第二部百乐门 第七章她活在我们的记忆中 (1)
陶探长与胖侦探走进监狱官办公室,见监狱官一脸啼笑皆非的神情,然后又见到局长,脸色发青地坐在一张靠椅上,好像受了无穷的气恼而无发泄之处。
‘陶治安探长!’局长语调僵硬地说,‘让我讲一段故事给你们听……’
‘讲一段故事?’陶探长感觉十分诧异,为什么他们的局长要在这个不适宜的时间内讲故事?但他不敢不洗耳恭听。
‘是,讲一段故事,讲一段关于你所讲笼中鸟——殷凤的故事,这是副探长卜通在今天晨光熹微时,赶到我家里来告诉我的故事。’局长说,‘我从你把执行消息告诉她那一天讲起……’
殷凤这一晚在无意中发觉她大拇指的创口平复后,联想到她那晚往陆参谋住屋中去救小翠时,她的大拇指创口上,曾搽有一堆椭圆形的紫色消毒药水。

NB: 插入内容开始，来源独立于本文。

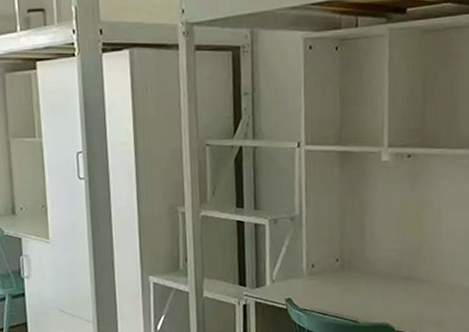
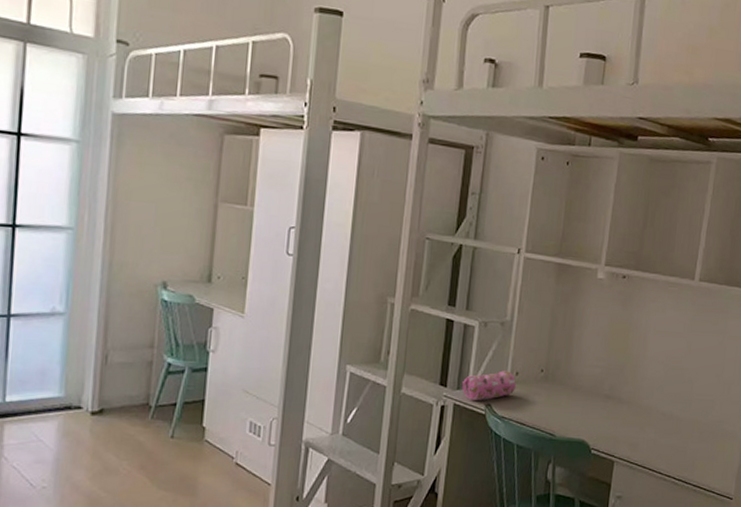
pencil case: none [261,264,313,296] -> present [462,370,516,400]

这紫色药水的痕迹,也应在照片上显示出来。但当时她是在一个既短而又局促的时间中究这两张照片,仅仅注意了西式裤的不同长度,却未注意照片上右手大拇指创口所搽的紫色药水痕迹。
星期四的上什,胖侦探以朋友身份到狱中探望她。殷凤托他将两张作为杀人证据的照片各印四份来。胖侦探于当日下什就将殷凤所要的照片送到狱中去。

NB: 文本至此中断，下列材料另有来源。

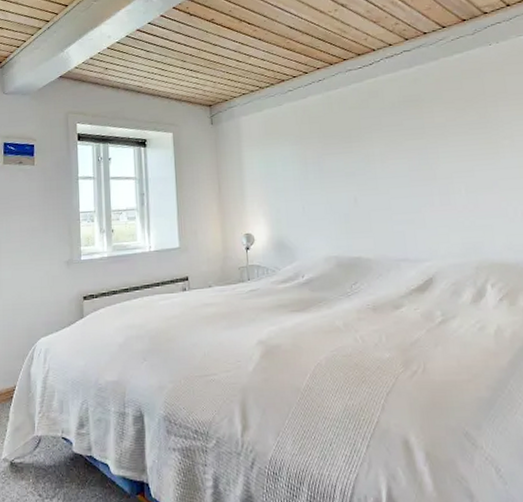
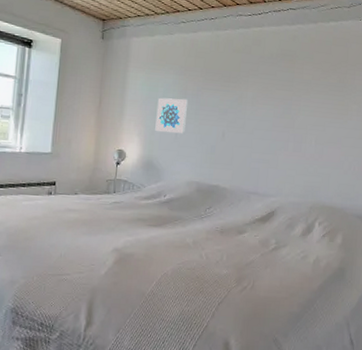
wall art: none [277,168,313,208] -> present [155,98,188,133]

殷凤略加观看后藏入衣袋,她将事前写就的一首‘笼中鸟’五线曲谱,叫胖侦探送给向遏小姐。
表面上这是五线曲谱,实际上是她们之间巧妙的隐语。殷凤熟悉监狱地形,她命葛波、向遏在夜深人静之时,从监狱建筑物后面小巷中攀援一根木杆而纵跃到监狱屋顶上。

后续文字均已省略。